Part of the ESG track — browse all.
Frequently asked questions
What is greenwashing and why is it an increasing regulatory risk for breweries? Greenwashing is making environmental or sustainability claims that are misleading, unsubstantiated, or materially incomplete. For breweries, the risk categories include unverified carbon-neutral claims, packaging sustainability assertions without lifecycle evidence, and sourcing narratives that cannot be traced to documented supplier data. Regulatory scrutiny is increasing: the EU Green Claims Directive requires pre-substantiation of environmental claims before public disclosure, with enforcement teeth that include fines and mandatory corrective advertising.

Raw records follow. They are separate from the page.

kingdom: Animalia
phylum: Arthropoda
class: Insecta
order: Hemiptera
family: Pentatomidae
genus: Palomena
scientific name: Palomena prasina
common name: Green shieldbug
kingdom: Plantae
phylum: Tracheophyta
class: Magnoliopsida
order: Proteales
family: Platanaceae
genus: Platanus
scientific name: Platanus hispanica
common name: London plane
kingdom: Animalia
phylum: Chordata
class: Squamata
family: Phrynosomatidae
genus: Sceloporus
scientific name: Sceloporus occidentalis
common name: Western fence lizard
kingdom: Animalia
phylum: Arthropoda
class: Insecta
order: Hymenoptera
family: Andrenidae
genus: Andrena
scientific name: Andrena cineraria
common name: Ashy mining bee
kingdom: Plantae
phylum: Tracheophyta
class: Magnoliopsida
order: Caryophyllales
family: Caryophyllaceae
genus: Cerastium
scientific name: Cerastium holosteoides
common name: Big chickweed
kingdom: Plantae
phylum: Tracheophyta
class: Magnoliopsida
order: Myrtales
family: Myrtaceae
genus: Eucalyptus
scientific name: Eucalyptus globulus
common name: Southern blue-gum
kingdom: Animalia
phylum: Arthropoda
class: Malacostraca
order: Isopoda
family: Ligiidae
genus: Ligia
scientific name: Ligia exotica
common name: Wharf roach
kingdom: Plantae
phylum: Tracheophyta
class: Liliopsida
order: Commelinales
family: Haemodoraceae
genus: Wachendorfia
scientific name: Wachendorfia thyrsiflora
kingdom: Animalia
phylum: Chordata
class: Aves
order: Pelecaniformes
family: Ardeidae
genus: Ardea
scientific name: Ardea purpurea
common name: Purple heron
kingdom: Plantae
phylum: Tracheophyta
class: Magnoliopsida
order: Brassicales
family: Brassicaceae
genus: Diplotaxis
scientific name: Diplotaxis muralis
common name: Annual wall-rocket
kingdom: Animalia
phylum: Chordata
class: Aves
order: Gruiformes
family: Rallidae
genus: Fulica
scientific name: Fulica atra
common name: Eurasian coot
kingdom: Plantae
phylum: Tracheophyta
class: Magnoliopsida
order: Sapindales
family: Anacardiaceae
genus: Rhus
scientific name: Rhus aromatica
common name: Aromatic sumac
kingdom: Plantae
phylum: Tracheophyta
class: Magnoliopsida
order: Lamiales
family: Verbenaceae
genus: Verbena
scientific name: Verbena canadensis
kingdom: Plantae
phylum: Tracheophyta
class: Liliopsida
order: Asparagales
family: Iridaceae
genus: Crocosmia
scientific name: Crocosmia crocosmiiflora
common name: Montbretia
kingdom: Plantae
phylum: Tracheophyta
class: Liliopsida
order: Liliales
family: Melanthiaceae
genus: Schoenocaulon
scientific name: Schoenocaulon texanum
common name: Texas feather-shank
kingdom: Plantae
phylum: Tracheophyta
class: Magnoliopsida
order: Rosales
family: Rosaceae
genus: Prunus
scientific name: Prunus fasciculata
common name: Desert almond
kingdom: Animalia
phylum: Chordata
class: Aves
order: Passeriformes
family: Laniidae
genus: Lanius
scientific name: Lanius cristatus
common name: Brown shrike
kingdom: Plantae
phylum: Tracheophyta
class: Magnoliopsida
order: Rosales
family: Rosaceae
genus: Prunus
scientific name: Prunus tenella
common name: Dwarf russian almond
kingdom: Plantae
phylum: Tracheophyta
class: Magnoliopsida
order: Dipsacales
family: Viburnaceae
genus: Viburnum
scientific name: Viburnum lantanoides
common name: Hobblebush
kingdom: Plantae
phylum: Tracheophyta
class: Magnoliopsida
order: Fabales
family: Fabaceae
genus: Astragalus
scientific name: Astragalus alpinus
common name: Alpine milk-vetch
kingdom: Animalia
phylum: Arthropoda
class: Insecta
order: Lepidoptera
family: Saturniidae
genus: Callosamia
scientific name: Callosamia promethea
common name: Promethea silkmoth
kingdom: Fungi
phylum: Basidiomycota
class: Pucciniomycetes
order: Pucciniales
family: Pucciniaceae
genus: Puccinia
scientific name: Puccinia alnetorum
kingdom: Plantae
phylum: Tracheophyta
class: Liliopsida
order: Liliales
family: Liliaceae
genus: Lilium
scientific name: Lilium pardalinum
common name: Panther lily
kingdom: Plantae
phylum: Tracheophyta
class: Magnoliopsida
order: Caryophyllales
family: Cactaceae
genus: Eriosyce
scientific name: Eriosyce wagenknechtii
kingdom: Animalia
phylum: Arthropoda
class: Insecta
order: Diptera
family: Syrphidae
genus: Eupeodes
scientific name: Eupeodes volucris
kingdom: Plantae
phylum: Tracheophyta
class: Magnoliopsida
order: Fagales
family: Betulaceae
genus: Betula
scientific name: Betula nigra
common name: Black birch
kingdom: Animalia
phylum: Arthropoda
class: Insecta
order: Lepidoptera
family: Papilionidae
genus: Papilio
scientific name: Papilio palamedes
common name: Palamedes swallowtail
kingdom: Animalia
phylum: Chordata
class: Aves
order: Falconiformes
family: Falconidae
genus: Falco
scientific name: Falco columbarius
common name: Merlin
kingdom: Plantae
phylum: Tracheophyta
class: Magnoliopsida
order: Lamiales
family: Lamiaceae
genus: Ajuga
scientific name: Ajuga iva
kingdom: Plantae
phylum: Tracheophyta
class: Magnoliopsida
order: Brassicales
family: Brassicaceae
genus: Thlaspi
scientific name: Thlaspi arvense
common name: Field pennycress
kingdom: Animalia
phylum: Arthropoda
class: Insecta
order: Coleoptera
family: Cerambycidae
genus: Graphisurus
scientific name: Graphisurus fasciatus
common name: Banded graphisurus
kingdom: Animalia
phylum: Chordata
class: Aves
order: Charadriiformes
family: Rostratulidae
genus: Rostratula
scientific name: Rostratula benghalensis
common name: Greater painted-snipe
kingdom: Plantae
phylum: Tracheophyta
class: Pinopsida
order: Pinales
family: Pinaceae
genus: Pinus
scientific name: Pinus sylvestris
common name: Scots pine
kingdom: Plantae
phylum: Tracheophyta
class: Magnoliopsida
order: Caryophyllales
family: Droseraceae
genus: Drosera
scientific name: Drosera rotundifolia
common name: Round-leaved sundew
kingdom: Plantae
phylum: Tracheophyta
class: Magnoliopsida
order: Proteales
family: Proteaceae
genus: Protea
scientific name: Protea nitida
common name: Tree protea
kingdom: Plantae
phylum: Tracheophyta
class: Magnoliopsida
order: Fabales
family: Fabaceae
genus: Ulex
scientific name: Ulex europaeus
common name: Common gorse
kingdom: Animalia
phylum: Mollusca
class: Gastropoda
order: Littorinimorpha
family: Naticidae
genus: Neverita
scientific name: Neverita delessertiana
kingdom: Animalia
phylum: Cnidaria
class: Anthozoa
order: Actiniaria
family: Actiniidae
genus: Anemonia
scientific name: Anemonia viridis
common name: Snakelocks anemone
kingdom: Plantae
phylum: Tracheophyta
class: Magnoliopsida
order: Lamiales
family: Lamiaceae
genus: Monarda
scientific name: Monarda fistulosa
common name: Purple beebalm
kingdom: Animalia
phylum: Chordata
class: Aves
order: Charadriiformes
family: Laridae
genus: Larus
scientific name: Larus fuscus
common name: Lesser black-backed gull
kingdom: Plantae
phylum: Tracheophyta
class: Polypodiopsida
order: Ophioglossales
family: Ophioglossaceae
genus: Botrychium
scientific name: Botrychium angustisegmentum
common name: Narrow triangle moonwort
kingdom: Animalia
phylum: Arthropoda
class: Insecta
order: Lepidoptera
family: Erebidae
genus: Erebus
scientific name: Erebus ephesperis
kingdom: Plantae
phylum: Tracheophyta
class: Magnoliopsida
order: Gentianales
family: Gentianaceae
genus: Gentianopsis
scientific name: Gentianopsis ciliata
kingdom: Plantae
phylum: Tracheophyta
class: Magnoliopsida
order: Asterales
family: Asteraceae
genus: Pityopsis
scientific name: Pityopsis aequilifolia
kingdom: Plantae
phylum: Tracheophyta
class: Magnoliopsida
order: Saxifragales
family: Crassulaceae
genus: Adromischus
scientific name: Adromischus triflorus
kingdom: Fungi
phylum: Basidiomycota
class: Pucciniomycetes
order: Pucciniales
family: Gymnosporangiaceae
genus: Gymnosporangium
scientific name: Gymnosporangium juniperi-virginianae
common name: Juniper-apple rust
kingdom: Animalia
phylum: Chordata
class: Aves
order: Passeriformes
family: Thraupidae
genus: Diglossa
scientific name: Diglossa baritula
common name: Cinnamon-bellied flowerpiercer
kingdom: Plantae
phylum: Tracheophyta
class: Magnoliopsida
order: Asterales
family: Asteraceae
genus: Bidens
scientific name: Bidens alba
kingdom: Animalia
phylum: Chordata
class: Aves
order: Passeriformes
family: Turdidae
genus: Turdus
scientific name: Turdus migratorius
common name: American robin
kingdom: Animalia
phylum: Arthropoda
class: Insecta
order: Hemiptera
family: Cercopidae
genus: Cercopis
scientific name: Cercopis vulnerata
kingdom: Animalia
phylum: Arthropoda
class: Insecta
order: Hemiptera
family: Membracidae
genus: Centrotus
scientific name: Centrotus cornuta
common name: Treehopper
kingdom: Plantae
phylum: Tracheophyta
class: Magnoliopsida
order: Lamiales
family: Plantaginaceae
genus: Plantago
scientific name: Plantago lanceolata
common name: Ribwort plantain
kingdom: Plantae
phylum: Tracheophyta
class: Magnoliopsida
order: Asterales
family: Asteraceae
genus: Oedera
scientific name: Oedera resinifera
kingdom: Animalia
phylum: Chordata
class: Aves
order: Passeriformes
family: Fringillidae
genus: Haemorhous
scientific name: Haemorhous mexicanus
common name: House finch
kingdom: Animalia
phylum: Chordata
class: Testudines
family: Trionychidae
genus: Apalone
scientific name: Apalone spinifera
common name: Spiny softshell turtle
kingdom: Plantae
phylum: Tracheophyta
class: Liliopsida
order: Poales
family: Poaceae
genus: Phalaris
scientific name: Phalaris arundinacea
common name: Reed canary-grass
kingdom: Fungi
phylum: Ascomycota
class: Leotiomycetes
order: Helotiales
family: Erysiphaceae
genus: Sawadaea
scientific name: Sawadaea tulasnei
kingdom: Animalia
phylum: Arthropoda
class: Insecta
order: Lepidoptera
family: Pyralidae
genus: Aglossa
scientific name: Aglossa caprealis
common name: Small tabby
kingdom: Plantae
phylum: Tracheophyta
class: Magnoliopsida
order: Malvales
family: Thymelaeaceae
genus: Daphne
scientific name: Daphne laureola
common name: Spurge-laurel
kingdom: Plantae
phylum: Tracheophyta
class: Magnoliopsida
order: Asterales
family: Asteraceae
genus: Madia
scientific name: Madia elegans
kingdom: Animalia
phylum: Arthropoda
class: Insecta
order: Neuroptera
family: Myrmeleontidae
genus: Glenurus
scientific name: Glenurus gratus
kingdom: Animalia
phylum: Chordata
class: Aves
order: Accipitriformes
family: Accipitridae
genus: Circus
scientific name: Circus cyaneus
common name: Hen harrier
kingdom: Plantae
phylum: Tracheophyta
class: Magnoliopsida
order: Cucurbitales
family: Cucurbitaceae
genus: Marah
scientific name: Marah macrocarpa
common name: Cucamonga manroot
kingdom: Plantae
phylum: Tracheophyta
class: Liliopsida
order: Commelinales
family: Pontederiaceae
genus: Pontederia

Can AI tools generate greenwashing even when that is not the intent? Yes — and this is one of the most underappreciated risks in AI-assisted sustainability communications. Large language models are trained to produce fluent, confident-sounding text. When asked to draft ESG content, they will produce plausible-sounding statistics, studies, and comparisons that may not correspond to real evidence. A sustainability report or marketing claim drafted with AI assistance and not verified against source data can contain fabrications that pass a casual editorial review. The risk is not malicious; it is structural to how current LLMs work.
How can AI be used constructively in ESG verification rather than just content generation? AI’s verification value lies in structured consistency checking, not in generating new claims. Useful applications include: cross-checking disclosed figures against source data in connected systems; flagging discrepancies between current disclosures and prior-year reports; identifying claim language that lacks a documented data source; and parsing regulatory guidance to test whether a proposed claim would meet substantiation standards. These are analytical tasks where AI augments human review rather than replacing the need for primary evidence.